Lindsay Walters is an American spokesperson and former White House Special Assistant to the President and Deputy Press Secretary.

Education 
Walters attended Archmere Academy and graduated from Drexel University, where she received a Bachelor of Science in marketing, advertising, and public relations from the Bennett S. LeBow College of Business in 2012. While at Drexel, she played on the women's soccer team.

Career 
In 2012, Walters worked for Mitt Romney's presidential campaign.  She left the private sector, where she had worked for the strategic firm The Glover Park Group., to come to Illinois to work in Illinois Republican Bruce Rauner's gubernatorial campaign. Rauner defeated incumbent Democratic governor Pat Quinn in 2014. Walters went on to serve in Rauner's administration as Deputy Press Secretary.

Walters served as the National Spokeswoman at the Republican National Committee. During her tenure at the RNC, she frequently appeared on television, and managed the press engagements for the chairman.

(Extracted records)
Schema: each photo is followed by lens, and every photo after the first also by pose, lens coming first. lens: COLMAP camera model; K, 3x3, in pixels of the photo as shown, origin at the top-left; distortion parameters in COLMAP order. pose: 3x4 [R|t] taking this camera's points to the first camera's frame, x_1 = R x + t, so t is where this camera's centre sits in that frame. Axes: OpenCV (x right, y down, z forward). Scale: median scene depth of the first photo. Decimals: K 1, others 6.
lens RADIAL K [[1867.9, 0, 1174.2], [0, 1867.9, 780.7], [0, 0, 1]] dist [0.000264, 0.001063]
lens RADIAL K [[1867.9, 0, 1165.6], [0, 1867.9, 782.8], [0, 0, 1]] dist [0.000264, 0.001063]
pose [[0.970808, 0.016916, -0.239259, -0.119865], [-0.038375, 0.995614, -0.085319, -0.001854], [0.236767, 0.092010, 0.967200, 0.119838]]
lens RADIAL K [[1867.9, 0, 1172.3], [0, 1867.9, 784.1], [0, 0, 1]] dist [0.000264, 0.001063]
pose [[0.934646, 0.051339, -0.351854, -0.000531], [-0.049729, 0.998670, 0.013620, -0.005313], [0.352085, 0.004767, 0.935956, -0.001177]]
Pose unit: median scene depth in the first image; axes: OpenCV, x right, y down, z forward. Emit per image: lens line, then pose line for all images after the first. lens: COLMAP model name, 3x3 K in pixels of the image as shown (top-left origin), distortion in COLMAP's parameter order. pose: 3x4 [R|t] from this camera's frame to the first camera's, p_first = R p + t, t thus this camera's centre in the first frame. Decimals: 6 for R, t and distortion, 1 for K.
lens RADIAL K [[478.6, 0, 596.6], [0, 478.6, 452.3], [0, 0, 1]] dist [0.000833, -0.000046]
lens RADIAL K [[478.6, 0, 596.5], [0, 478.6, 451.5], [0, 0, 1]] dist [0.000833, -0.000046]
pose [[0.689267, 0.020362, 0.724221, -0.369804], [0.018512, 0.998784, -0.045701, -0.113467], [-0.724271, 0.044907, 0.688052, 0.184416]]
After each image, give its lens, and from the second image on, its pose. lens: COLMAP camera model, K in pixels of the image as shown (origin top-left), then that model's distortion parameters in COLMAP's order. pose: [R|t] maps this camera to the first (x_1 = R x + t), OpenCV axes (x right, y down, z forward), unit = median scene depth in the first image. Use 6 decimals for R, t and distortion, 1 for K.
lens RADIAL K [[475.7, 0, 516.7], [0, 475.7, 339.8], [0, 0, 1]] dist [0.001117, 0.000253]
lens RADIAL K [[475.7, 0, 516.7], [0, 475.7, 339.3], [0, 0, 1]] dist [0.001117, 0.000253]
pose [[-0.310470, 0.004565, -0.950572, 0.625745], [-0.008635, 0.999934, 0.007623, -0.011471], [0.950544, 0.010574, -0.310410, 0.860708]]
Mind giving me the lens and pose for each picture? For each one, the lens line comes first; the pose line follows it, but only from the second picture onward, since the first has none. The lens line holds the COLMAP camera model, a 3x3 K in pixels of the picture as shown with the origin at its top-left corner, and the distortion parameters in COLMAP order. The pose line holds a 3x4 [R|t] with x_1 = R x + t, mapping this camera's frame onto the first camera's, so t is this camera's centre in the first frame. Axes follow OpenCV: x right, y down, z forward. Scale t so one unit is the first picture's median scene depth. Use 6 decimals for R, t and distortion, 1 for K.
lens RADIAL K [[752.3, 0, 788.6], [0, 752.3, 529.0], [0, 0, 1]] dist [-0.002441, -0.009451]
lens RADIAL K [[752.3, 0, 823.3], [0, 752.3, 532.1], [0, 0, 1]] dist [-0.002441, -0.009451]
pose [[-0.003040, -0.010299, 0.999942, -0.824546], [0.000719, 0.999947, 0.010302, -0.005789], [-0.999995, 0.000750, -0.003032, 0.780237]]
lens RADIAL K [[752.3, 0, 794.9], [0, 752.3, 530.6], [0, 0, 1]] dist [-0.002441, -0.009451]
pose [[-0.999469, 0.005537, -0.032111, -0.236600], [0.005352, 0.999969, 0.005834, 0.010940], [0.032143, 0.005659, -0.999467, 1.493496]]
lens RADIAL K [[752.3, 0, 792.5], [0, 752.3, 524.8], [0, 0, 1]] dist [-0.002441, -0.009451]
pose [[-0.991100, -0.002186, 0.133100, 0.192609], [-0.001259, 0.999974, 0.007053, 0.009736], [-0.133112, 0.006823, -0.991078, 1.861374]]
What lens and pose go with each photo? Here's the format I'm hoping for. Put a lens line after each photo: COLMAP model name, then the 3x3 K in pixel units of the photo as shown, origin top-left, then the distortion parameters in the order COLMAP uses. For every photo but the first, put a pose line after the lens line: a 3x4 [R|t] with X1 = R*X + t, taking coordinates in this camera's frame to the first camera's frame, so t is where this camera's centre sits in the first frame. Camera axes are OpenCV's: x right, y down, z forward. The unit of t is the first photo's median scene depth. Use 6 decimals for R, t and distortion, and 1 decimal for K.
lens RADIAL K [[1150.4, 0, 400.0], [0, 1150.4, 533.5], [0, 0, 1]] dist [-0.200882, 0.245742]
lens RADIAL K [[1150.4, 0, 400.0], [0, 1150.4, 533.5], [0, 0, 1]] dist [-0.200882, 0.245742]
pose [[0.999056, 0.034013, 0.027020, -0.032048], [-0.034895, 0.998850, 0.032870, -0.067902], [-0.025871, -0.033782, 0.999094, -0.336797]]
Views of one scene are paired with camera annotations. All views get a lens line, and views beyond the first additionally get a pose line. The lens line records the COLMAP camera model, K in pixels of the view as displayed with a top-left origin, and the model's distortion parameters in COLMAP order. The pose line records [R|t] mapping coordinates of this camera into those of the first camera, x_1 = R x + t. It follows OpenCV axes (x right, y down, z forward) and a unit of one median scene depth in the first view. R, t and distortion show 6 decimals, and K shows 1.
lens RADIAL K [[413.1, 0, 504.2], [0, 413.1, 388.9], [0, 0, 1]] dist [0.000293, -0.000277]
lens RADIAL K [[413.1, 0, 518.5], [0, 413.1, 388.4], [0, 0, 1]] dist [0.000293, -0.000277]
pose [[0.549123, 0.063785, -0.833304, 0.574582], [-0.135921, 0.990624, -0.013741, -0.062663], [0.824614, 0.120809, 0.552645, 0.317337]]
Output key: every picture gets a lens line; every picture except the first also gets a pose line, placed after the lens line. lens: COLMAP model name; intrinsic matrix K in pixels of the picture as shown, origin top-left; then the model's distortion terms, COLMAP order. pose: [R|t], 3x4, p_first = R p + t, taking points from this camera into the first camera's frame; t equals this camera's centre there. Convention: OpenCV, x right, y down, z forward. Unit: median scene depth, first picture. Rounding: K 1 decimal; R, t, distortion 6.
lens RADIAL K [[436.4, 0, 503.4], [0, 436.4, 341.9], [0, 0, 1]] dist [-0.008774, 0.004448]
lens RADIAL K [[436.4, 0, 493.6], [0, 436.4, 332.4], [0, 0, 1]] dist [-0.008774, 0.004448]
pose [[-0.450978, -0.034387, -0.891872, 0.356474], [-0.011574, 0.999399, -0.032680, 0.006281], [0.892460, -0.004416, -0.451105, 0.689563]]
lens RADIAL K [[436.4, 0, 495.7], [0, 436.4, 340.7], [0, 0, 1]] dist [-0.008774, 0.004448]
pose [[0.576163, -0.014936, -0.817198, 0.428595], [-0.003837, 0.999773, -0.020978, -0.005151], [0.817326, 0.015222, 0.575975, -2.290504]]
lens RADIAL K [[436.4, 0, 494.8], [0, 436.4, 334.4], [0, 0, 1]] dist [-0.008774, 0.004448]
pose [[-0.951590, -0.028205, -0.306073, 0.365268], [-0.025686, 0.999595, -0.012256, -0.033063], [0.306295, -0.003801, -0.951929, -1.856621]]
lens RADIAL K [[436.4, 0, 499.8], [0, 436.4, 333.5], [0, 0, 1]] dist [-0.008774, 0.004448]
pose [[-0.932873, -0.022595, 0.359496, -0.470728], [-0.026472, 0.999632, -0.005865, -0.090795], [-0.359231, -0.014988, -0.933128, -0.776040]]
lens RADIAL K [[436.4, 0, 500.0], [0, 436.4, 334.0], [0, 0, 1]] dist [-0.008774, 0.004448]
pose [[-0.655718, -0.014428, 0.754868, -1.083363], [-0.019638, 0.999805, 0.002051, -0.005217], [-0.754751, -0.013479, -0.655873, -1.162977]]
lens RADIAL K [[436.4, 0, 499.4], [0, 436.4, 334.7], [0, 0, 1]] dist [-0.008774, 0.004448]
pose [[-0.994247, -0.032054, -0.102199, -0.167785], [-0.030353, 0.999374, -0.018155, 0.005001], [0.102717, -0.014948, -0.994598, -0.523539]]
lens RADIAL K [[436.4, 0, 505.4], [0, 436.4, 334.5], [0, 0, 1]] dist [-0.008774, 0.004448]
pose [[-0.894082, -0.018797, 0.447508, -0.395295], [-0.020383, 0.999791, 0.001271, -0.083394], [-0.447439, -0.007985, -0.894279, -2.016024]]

→ **USING THE INFORMATION**
• 1. Answer these questions using the Lindsay Walters profile:
(a) From which college did Walters receive her Bachelor of Science, and in what year?
(b) Whom did Bruce Rauner defeat in 2014?
(c) What role did Walters hold at the Republican National Committee?
• 2. Reproduce the stretch of the Lindsay Walters profile from "Lindsay Walters is" through "as Deputy Press Secretary.".

→ **ANSWERS TO THE TASKS**
• 1.
(a) The Bennett S. LeBow College of Business at Drexel University, in 2012.
(b) The incumbent Democratic governor, Pat Quinn.
(c) National Spokeswoman.

• 2.
Lindsay Walters is an American spokesperson and former White House Special Assistant to the President and Deputy Press Secretary.

Education 
Walters attended Archmere Academy and graduated from Drexel University, where she received a Bachelor of Science in marketing, advertising, and public relations from the Bennett S. LeBow College of Business in 2012. While at Drexel, she played on the women's soccer team.

Career 
In 2012, Walters worked for Mitt Romney's presidential campaign.  She left the private sector, where she had worked for the strategic firm The Glover Park Group., to come to Illinois to work in Illinois Republican Bruce Rauner's gubernatorial campaign. Rauner defeated incumbent Democratic governor Pat Quinn in 2014. Walters went on to serve in Rauner's administration as Deputy Press Secretary.